Why is the proper distance written like this? - General Relativity I came across the following equation for proper distance:
$$ds^{2} = -c^{2}dt^{2} + [dx - v(t)f(r(t))dt]^{2} + dy^{2} + dz^{2}$$
where the function $v(t)$ tells you the velocity of the warp spaceship, $r$ is the radius function from the ship to the warp bubble shell, and $f$ is the shape of the warp bubble. Similar: https://www.sfu.ca/~adebened/funstuff/warpdrive.html (please scroll down to the first equation since it is similar to the one above).
I want to understand why the 2nd term is written in this form: $[dx - dt]^{2}$ mathematically speaking and how it relates to General Relativity.
Is it because there is a nonzero value in the metric that is not a part of the main diagonal or the trace of the metric? For example:
$$g_{00}, g_{11}, g_{22}, g_{33}, g_{31}$$
are nonzero while all other entries are zero.
If this is the case, can you please provide some examples of how to write the proper distance when there are nonzero values in the metric that are not in the trace?
Please excuse me if I am asking a basic/simple question, I am only a beginner at General Relativity.
 A: The line element equation (the equation for $ds^2$ in terms of coordinate changes) and the metric are just two ways of talking about the same thing.

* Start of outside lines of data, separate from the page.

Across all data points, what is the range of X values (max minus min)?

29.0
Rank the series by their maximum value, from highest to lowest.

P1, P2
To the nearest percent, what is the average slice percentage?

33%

For the line element is
$$
ds^2 = g_{\mu \nu} dx^\mu dx^\nu
$$
so to write $ds^2$ in terms of $dx^a$ IS to write the metric; the coefficients are the elements of the metric. In the example you furnished (after two edits)

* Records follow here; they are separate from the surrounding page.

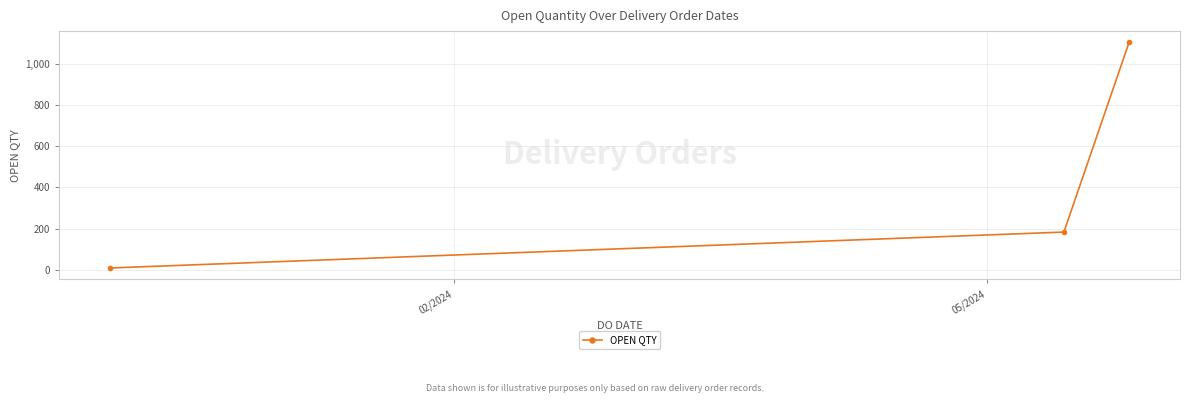

What is the difference between the second highest and minimum values?

174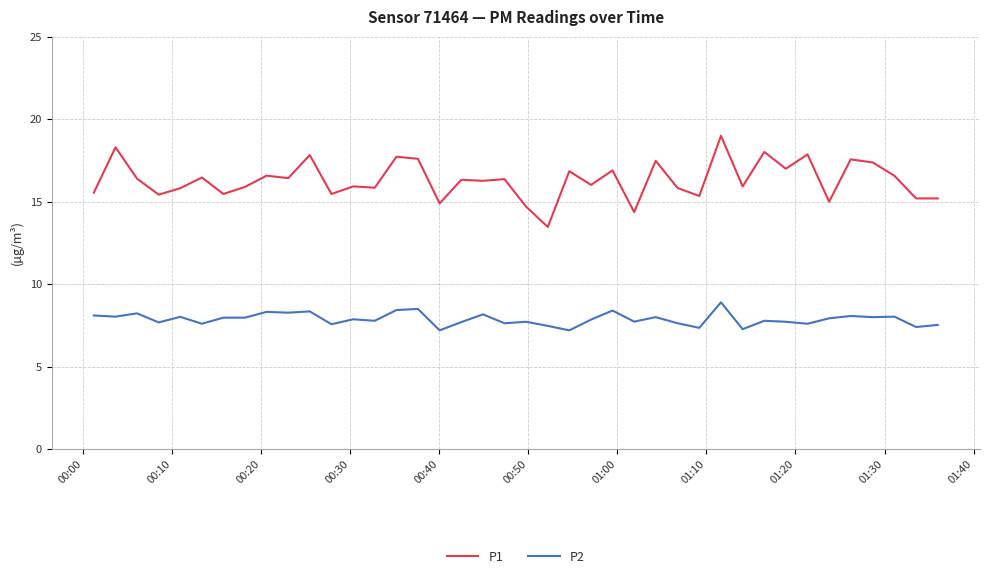

How many lines are shown in the chart?

2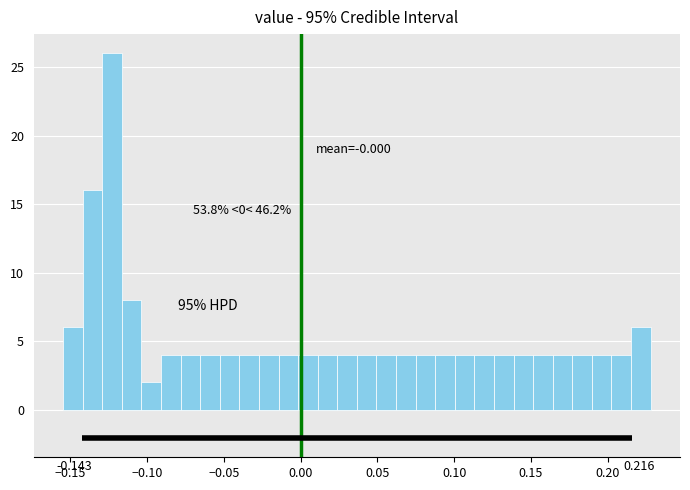

Around what value on the x-axis is the tallest bar? Give the approximate position of its centre, as read against the axis.

-0.125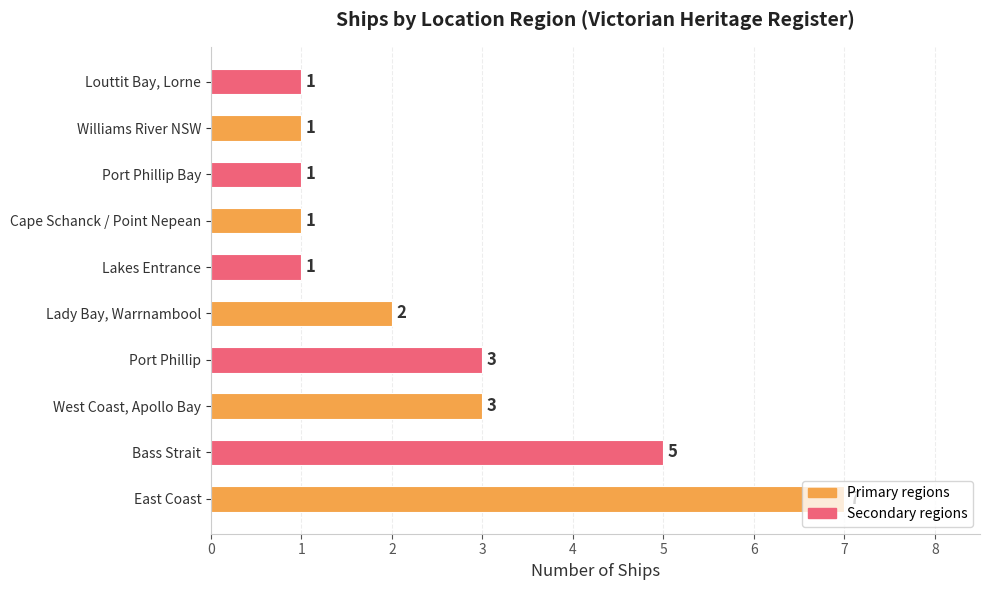

What is the sum of all values?

25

the metric under consideration is
$$
[g_{ab}] = \left( \begin{array}{cccc} 
v^2 f^2 - c^2 & -v f \;&  0\; & 0\\
-v f & 1 & 0 & 0 \\
0 & 0 & 1 & 0 \\
0 & 0 & 0 & 1
\end{array} \right)
$$
If this metric is connected with a discussion of warp drives etc. then there is a strong possibility that it cannot occur in nature, but I have not checked that.

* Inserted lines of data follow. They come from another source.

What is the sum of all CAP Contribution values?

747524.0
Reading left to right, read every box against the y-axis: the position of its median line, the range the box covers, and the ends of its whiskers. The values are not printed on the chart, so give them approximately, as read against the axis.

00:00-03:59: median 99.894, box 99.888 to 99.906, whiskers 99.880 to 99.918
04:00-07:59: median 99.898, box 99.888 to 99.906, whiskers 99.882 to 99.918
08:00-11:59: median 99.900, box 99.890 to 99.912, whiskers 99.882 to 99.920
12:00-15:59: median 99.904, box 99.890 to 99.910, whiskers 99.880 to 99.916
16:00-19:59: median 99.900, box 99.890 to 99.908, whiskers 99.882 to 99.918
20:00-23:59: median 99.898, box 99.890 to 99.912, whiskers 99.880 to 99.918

You have to beware, in this area, that sometimes people announce results that are based on the assumption that something could have negative mass, or something like that. The assumption may be hidden however, and one way to hide it is to propose a metric. But a metric implies a configuration of matter, and if the configuration of matter has negative mass then basically you can forget it.
An assumption of negative mass is questionable even as a tentative hypothesis, since it leads to other considerations that the proposer might not have thought about, such as that spacetime then becomes unstable. Unless consideration is given to that, the discussion fails to have any useful contribution to make to understanding the actual universe---the one that science is concerned with.
You might want to note also that when the metric is not diagonal it requires careful interpretation. Often the coordinate labelled '$t$' does not represent time in any straightforward sense.